- REQUIRED TASKS:
#1 Answer these questions using the discussion of porting GDB to C++:
(a) What part of C++ does the writer call quite handy?
(b) What does the writer name as the major problem of GDB?
(c) According to the quoted reply at the end, where is startswith used?
#2 Extend the discussion of porting GDB to C++ past its final quoted line.

- TEXT SEGMENT:
Thanks for the tip. I will check my patches again.
 
> I hope it's obvious that I'm all for C++ conversion, but ...

its quite obvious that you are pro C++. My own feelings are quite
mixed. I must amid that the standard library is quite handy, at least
when it works. Debugging it is quite a pain. But the syntax sometimes
is unreadable, especially when you use those teplates containing
templates using types is different namespaces.
Furthermore i don't think that simply porting GDB to C++ solves its
major problem that there are no clear structures in code. Although it
could help if you not only port it one to one but restructure the code
while you work at it. But that would requires quite some work...

> > Even when it costs performance.  
> 
> ... not at any cost.  startswith _is_ used in performance
> critical paths.

- MATERIAL SUPPLIED:
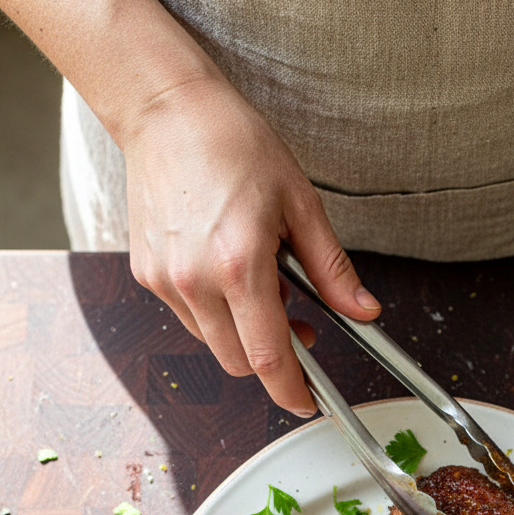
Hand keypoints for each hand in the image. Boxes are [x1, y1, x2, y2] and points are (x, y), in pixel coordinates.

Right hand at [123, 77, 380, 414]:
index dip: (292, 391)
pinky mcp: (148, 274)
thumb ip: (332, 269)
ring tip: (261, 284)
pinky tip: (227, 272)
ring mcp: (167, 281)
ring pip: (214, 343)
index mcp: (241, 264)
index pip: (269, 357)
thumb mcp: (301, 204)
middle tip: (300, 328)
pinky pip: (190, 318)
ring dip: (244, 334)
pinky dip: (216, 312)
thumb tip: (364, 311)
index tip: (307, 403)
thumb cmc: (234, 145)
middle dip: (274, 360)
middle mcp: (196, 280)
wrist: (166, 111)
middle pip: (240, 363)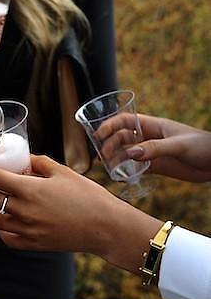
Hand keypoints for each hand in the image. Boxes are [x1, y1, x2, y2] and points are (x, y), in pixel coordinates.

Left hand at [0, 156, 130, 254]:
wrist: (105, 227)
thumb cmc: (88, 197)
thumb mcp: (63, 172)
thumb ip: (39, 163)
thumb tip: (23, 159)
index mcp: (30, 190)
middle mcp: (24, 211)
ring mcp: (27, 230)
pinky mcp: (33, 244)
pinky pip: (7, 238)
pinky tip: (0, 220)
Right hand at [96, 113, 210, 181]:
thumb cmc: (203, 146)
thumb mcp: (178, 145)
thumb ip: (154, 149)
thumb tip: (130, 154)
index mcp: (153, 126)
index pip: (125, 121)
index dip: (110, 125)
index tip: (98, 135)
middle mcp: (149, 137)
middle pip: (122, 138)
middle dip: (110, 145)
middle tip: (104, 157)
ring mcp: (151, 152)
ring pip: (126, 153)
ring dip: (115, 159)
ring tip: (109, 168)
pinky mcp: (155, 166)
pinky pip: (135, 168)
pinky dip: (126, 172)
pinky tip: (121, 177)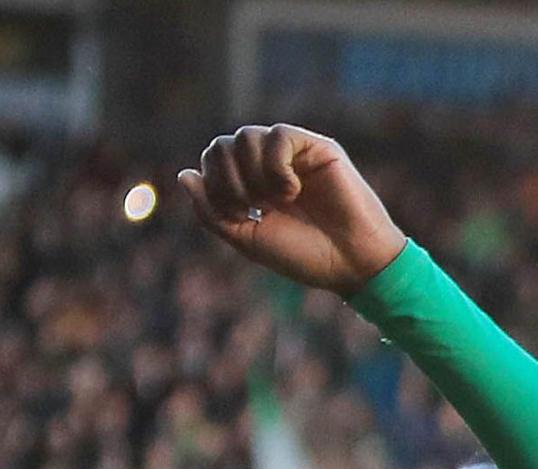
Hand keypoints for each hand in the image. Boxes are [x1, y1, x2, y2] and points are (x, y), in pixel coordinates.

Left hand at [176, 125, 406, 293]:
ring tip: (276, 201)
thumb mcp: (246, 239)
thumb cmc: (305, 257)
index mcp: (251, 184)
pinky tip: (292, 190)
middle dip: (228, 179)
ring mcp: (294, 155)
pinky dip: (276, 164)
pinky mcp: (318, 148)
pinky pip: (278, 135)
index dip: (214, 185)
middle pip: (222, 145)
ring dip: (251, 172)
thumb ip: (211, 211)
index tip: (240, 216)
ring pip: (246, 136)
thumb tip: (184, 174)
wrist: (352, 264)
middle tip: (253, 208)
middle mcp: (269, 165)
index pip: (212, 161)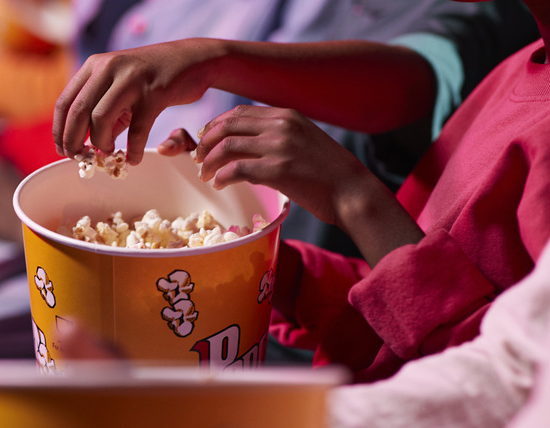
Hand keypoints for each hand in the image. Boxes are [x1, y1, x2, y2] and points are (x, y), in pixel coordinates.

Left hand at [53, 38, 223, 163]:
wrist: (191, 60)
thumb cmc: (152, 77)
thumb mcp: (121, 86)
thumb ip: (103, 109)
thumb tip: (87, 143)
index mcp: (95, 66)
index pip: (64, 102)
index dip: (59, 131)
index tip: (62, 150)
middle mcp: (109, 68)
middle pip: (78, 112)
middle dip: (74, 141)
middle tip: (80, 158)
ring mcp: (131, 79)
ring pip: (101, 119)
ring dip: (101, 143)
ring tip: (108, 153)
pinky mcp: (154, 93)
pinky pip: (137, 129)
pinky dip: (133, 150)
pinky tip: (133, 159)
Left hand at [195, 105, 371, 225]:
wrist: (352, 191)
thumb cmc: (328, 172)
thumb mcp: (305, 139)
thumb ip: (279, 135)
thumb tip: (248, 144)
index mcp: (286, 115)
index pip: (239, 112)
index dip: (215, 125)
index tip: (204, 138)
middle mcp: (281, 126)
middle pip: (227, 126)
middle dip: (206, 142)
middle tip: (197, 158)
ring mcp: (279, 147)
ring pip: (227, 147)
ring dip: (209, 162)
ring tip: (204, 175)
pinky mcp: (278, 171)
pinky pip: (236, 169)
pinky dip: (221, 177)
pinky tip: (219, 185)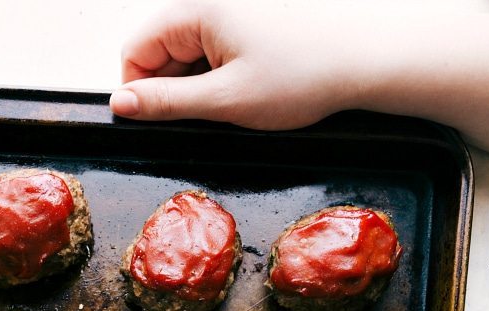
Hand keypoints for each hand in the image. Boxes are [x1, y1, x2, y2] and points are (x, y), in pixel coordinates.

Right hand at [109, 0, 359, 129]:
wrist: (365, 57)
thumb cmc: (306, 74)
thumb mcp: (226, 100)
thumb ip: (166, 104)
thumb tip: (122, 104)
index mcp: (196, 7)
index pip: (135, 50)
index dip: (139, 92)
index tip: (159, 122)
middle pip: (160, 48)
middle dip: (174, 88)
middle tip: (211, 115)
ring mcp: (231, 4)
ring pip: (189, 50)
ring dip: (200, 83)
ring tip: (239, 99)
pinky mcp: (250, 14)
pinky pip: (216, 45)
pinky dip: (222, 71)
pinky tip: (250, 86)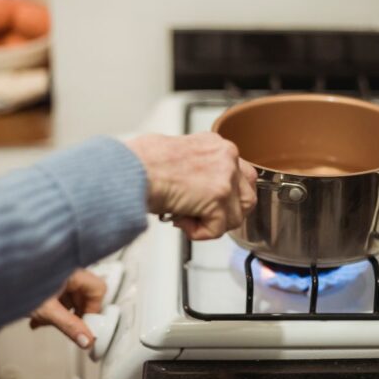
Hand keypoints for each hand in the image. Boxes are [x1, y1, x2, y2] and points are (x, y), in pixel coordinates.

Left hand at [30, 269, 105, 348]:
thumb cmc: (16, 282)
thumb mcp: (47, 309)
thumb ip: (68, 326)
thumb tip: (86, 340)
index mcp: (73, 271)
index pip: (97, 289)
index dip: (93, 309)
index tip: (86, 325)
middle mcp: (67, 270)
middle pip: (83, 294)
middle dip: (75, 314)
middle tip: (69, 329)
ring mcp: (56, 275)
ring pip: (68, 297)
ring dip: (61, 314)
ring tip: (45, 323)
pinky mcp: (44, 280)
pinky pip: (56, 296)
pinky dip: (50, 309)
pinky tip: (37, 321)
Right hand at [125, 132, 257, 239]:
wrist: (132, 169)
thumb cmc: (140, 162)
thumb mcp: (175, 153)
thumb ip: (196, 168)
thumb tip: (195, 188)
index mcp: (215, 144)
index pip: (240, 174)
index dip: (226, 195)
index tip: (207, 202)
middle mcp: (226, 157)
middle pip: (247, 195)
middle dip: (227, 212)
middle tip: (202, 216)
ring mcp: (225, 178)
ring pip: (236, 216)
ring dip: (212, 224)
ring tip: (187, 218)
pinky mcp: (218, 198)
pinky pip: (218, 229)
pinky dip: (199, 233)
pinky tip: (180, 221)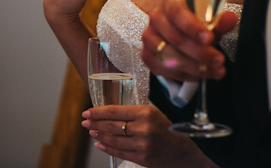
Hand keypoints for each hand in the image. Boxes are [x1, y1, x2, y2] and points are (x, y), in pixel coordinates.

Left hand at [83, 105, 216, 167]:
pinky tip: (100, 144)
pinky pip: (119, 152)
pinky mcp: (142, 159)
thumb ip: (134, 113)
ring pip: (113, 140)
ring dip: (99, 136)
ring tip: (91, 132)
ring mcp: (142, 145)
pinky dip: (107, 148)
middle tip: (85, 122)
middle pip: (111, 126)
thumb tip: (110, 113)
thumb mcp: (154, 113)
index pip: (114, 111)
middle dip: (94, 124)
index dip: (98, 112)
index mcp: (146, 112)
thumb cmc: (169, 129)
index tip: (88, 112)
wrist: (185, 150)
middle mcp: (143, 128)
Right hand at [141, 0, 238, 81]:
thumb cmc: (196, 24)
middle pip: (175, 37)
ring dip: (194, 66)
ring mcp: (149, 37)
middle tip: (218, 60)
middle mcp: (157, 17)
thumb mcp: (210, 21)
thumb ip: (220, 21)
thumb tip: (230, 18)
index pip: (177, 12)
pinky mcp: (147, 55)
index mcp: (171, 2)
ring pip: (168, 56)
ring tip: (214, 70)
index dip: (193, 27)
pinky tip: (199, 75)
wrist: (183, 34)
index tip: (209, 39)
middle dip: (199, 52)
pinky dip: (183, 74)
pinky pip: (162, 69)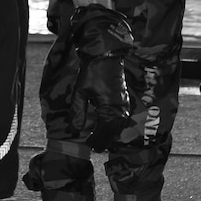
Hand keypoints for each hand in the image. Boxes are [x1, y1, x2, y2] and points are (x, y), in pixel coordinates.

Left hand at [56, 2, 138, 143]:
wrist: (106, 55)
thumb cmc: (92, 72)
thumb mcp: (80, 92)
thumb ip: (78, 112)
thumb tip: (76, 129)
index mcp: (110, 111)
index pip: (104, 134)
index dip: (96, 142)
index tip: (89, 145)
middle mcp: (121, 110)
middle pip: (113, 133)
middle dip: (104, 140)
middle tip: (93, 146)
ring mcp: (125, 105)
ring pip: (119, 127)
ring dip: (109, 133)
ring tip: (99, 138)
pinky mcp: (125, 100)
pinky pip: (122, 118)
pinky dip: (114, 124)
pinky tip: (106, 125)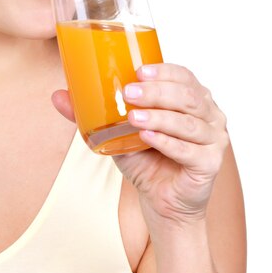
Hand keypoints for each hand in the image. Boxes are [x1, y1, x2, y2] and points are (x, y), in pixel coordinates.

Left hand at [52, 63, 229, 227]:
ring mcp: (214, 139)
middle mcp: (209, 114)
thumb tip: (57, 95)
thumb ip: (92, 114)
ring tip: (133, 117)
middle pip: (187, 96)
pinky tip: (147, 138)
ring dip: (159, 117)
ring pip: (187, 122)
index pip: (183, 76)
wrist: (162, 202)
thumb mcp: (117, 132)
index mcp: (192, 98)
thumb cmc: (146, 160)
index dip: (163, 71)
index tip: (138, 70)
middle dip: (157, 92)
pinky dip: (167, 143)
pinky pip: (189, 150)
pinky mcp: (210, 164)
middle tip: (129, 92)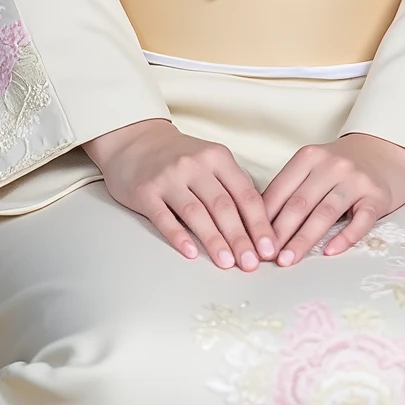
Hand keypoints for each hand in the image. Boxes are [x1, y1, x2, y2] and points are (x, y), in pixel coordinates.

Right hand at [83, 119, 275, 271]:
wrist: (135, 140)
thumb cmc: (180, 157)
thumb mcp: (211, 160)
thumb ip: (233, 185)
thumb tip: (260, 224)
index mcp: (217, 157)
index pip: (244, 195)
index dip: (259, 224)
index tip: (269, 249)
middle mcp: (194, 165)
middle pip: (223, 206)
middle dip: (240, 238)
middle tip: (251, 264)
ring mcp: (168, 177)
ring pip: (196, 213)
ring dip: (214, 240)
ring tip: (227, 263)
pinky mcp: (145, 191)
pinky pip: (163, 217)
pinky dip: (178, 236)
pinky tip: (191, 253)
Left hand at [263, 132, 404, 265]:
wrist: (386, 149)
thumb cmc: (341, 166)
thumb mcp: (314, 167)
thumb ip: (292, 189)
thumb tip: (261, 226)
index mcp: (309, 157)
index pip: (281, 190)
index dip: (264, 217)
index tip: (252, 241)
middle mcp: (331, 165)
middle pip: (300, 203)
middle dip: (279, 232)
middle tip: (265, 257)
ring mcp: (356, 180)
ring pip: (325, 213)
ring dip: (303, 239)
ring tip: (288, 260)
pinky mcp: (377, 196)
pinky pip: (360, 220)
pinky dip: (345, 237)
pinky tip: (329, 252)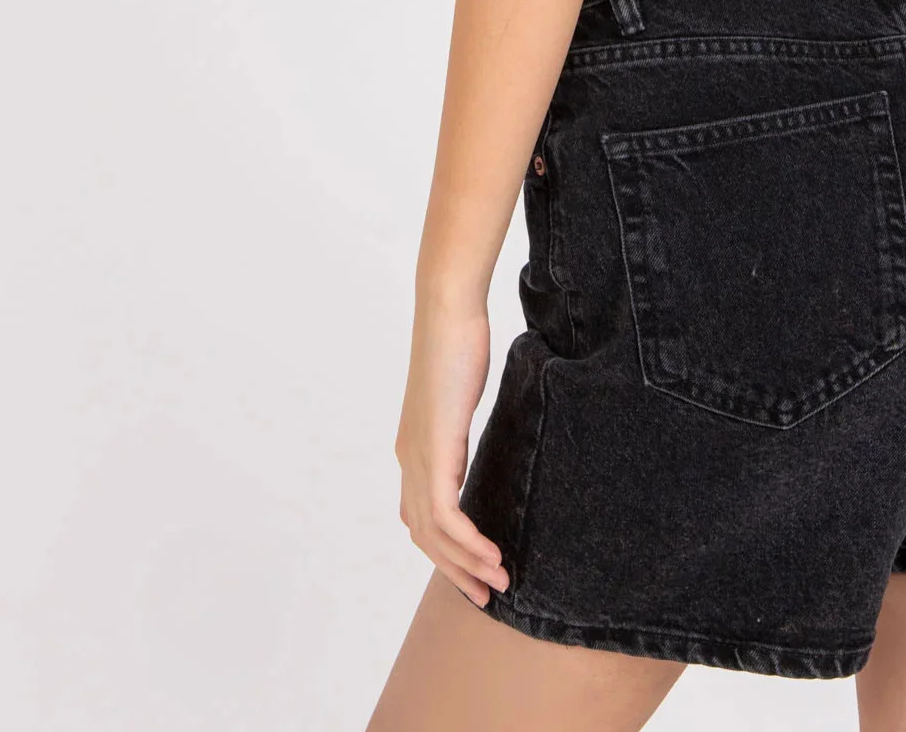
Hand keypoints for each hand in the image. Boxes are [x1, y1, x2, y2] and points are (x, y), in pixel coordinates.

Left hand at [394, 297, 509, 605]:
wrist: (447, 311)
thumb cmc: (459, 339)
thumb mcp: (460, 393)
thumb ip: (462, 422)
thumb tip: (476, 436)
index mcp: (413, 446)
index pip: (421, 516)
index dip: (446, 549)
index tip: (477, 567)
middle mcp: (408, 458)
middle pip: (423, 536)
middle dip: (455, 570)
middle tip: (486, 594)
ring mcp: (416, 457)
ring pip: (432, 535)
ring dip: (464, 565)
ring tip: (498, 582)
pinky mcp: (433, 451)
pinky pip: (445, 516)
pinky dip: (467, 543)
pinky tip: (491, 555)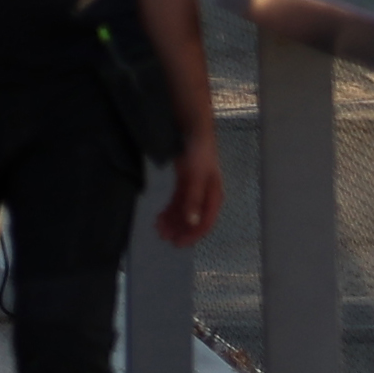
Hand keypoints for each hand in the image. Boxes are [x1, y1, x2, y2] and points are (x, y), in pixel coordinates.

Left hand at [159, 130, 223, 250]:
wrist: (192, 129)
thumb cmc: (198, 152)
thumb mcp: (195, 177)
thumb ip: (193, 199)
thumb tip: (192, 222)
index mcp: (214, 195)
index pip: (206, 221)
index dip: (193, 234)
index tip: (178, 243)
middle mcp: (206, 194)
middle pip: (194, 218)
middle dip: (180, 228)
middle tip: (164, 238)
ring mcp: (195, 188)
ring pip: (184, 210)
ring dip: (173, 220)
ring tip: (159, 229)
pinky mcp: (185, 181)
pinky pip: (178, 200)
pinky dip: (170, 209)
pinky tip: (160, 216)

- SET OF ANSWERS:
#1
(a) The standard library, at least when it works.
(b) There are no clear structures in the code.
(c) In performance critical paths.

#2
>
> BTW, I've been thinking that we may want to add our version
> of C++17 std::string_view to avoid these kinds of problems.

As much as i know about C++ this sounds like a good idea.

Thanks
Philipp
  
Pedro Alves Jan. 12, 2017, 3:42 p.m. UTC | #5
On 01/12/2017 03:08 PM, Philipp Rudo wrote:
> its quite obvious that you are pro C++. My own feelings are quite
> mixed. I must amid that the standard library is quite handy, at least
> when it works. Debugging it is quite a pain.

There's definitely lots of scope for making C++ debugging less painful.
I think 2017 will see good advancements here.  For example, with the
palves/cp-linespec branch on my github, setting breakpoints in C++ methods
is soooooo much easier, mainly because I've made linespec tab completion
Just Work.  The whole "compile" feature for C++ (making use of g++ for
the parsing, via the libcc1 plugin) should be making it upstream this year.
Etc.

Keep in mind that a significant (if not the largest) chunk of
our users is using GDB to debug their C++ code too.  So in a sense,
any pain we now may feel, a good chunk of our users have been feeling
for a long while.  We just hadn't been dogfooding.

> But the syntax sometimes
> is unreadable, especially when you use those teplates containing
> templates using types is different namespaces.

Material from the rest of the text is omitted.